Please retype the entries exactly as they stand, leaving out any pictures.

[Records from a data collection]

--

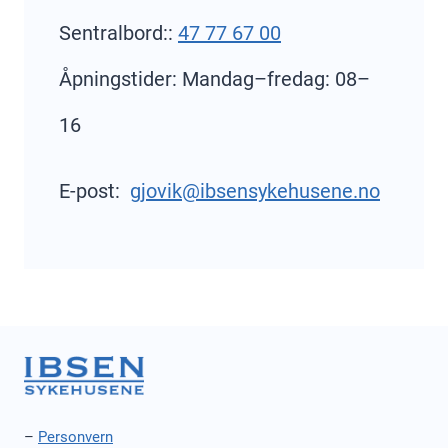
Sentralbord::
47 77 67 00
Åpningstider: Mandag–fredag: 08–
16
E-post:
gjovik@ibsensykehusene.no
–
Personvern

--

Solution to this problem -
Sentralbord::
47 77 67 00
Åpningstider: Mandag–fredag: 08–
16
E-post:
gjovik@ibsensykehusene.no
–
Personvern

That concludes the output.